What changed for me wasn’t the situation — it was the surrender. I realized that no amount of research could replace resting in Christ. That no amount of striving could earn the peace He freely gives. It was then that His grace became more than a concept — it became a well I had to draw from daily.


God’s Grace Isn’t a One-Time Gift


Sometimes we treat God’s grace like it was something we received at salvation and then had to ration out for the rest of our lives. But Scripture is clear:


“It is of the Lord’s mercies that we are not consumed, because his compassions fail not.They are new every morning: great is thy faithfulness.”— Lamentations 3:22–23 (KJV)

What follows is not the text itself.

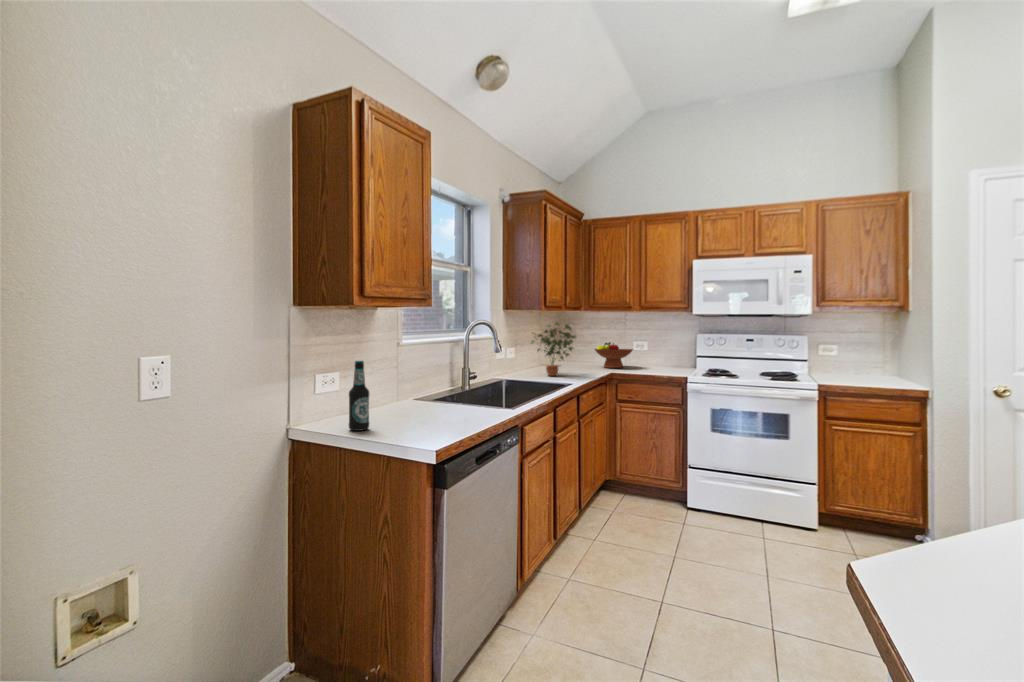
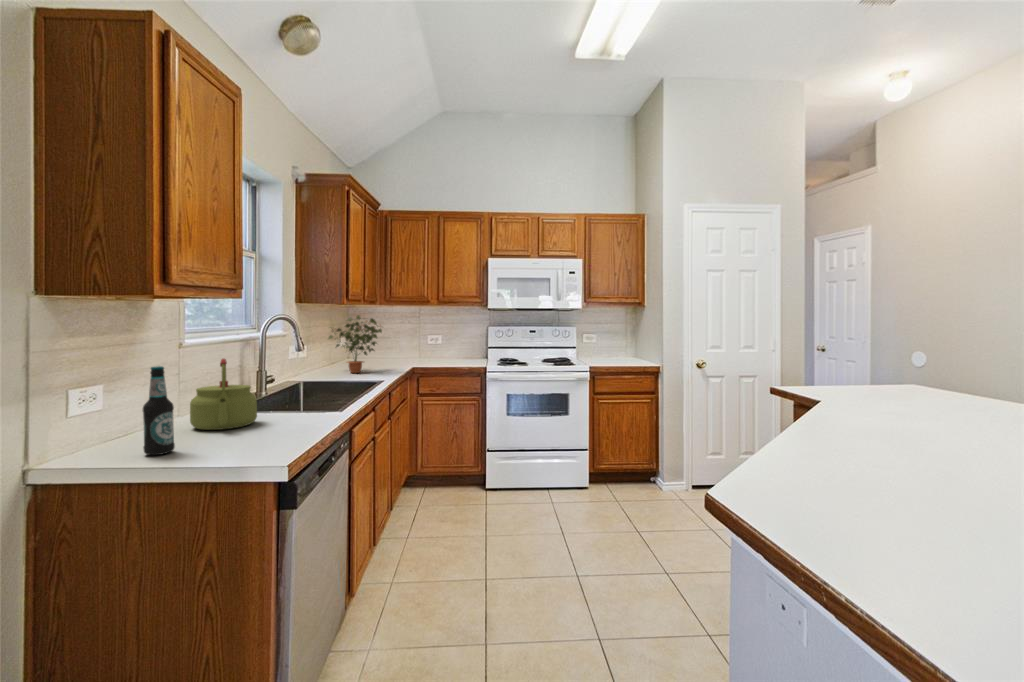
fruit bowl: present [594,342,633,368] -> none [392,335,432,362]
kettle: none [395,357,444,416] -> present [190,359,257,430]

Every morning. Not once a year at revival. Not only when we’ve had a “good” week. Every morning.

Grace doesn’t mean we live however we want and assume God is okay with it. That’s lasciviousness. But neither does failure mean we’re disqualified from returning. The path is clear: Repent. Be willing to be changed. Come again.

God’s grace is not for the perfect — it’s for the willing.


When You’ve Failed, Come Anyway


Maybe you feel like you’ve blown it too many times. That God’s tired of seeing you crawl back. Let me say this clearly: God’s grace is enough. It doesn’t run out. It doesn’t wear thin. And it’s not given with a clenched jaw — it’s given with open arms.

You don’t have to fake strength you don’t have. You just need to return to the Source of it.


“Let us therefore come boldly unto the throne of grace, that we may obtain mercy, and find grace to help in time of need.”— Hebrews 4:16 (KJV)

That throne is open today.


A Final Word of Encouragement


If you’re tired, spiritually dry, or just trying to get through the week — I’ve been there. But you don’t have to stay there. Start the morning in surrender. Kneel before God before you ever pick up your phone. Let His mercy cleanse what yesterday left behind. Let His grace strengthen what today requires.


Don't live on yesterday’s bread. His mercies are new this morning. Go and get them.